● Goal of the exercise
Look through the data below and return each line where "tail" appears.

[Named joint coordinates]
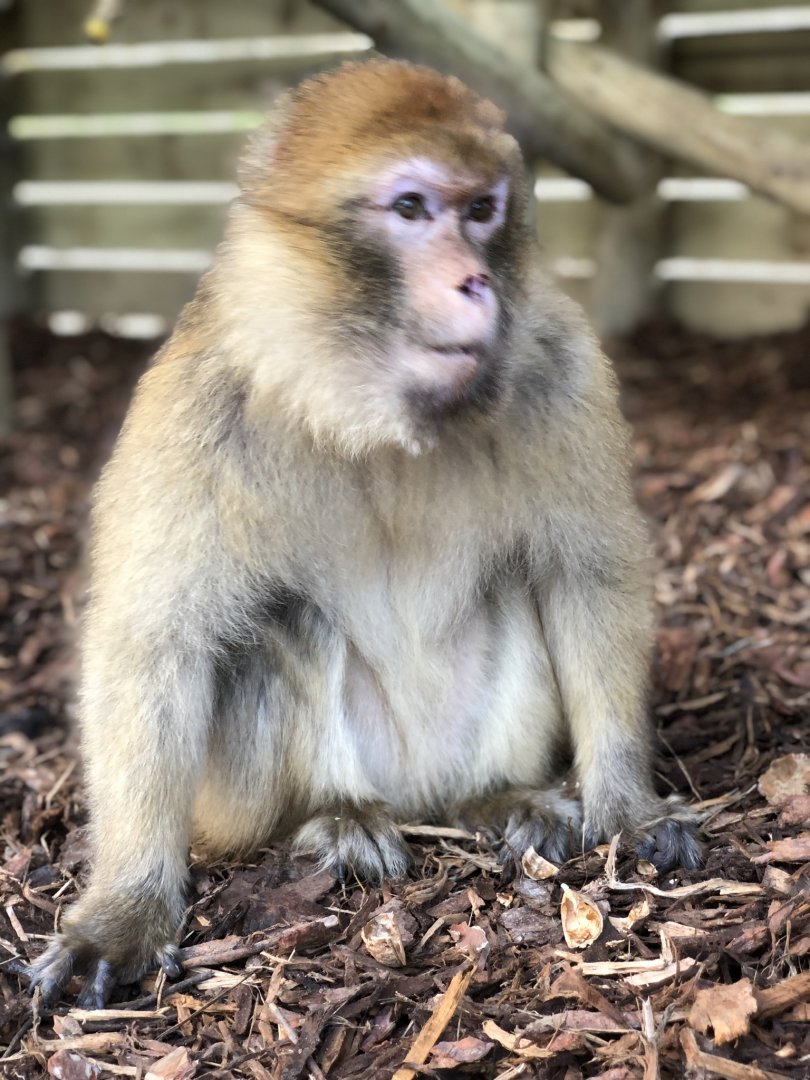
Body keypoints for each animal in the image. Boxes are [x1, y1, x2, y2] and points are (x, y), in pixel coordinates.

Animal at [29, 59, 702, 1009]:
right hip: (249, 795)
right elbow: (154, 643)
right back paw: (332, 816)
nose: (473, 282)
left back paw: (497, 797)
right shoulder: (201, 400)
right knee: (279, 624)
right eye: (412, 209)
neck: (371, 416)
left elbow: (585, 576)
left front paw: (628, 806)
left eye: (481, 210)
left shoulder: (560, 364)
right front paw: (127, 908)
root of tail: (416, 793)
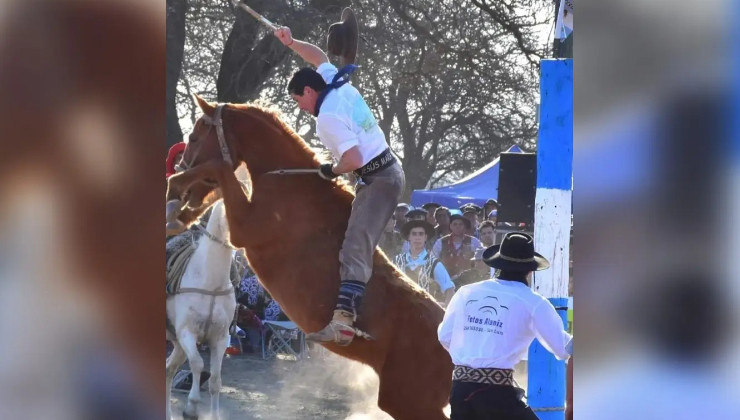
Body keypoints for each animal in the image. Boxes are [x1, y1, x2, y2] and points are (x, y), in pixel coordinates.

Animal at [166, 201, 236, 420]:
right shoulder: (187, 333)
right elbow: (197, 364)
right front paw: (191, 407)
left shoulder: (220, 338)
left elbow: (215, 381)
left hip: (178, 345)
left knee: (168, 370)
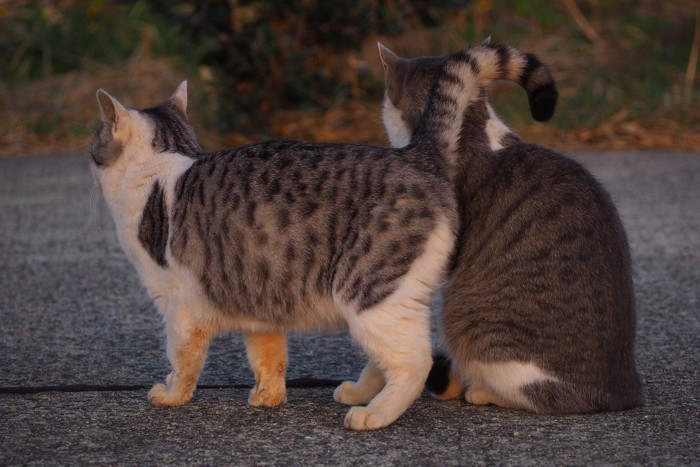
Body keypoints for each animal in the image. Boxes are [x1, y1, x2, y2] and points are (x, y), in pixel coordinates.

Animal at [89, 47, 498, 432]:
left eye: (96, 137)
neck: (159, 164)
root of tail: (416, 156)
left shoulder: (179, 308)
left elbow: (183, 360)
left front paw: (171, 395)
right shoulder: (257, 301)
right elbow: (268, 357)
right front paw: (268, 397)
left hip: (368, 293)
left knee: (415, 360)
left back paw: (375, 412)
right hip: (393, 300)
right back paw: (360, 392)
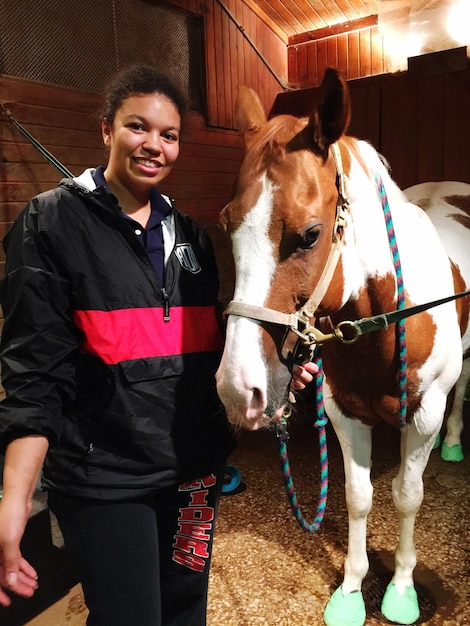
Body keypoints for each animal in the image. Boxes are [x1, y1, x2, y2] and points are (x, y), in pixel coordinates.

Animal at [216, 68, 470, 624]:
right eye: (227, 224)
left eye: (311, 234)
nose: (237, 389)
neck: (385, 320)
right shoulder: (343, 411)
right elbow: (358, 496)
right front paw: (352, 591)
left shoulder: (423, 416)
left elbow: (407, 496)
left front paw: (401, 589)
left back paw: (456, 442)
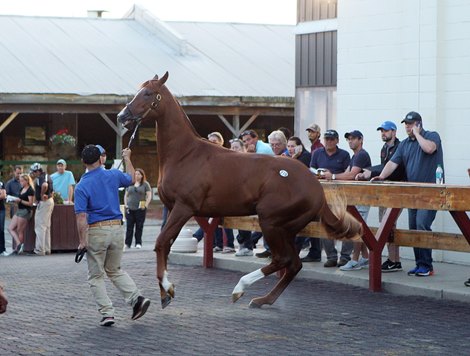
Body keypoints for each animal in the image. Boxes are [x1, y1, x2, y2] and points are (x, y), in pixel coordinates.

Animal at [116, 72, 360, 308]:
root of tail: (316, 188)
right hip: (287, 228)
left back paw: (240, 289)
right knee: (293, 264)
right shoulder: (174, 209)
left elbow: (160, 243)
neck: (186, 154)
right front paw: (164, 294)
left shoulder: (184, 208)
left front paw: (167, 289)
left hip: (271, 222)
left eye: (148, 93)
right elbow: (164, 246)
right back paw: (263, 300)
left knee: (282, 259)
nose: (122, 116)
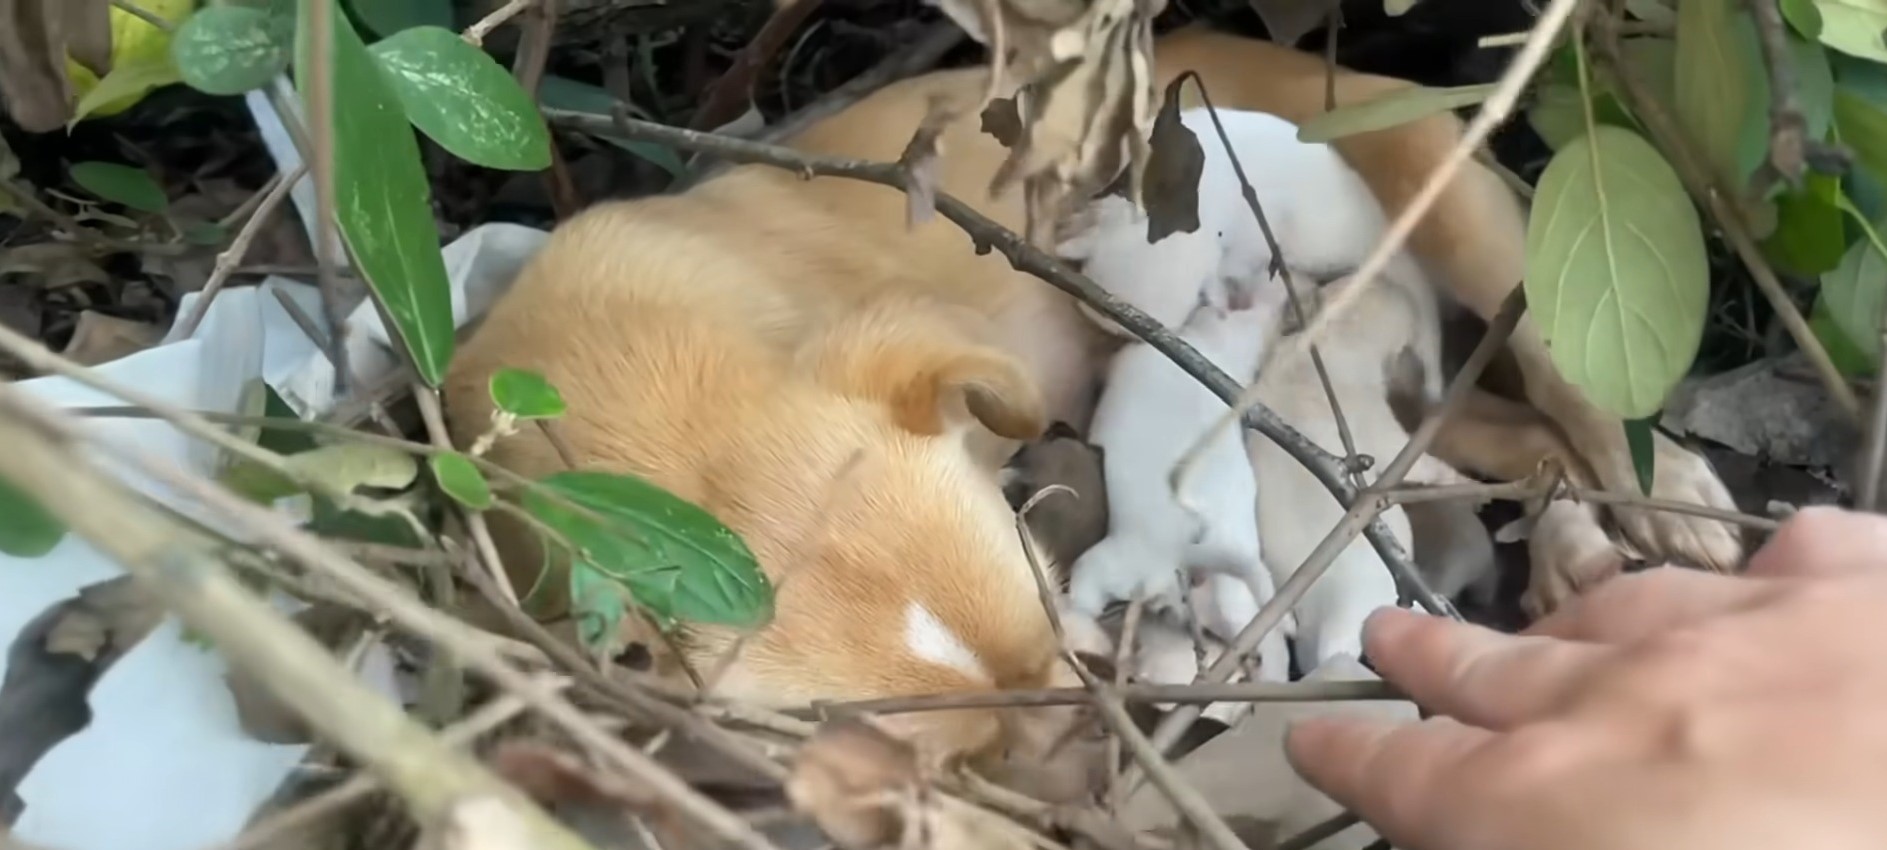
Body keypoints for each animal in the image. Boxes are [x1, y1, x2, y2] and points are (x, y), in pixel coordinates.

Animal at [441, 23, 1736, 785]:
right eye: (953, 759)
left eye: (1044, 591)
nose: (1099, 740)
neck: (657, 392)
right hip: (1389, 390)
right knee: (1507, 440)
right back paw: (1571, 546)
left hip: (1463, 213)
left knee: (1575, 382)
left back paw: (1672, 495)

● Answer
root of tail: (416, 793)
root of tail: (416, 156)
root of tail: (316, 188)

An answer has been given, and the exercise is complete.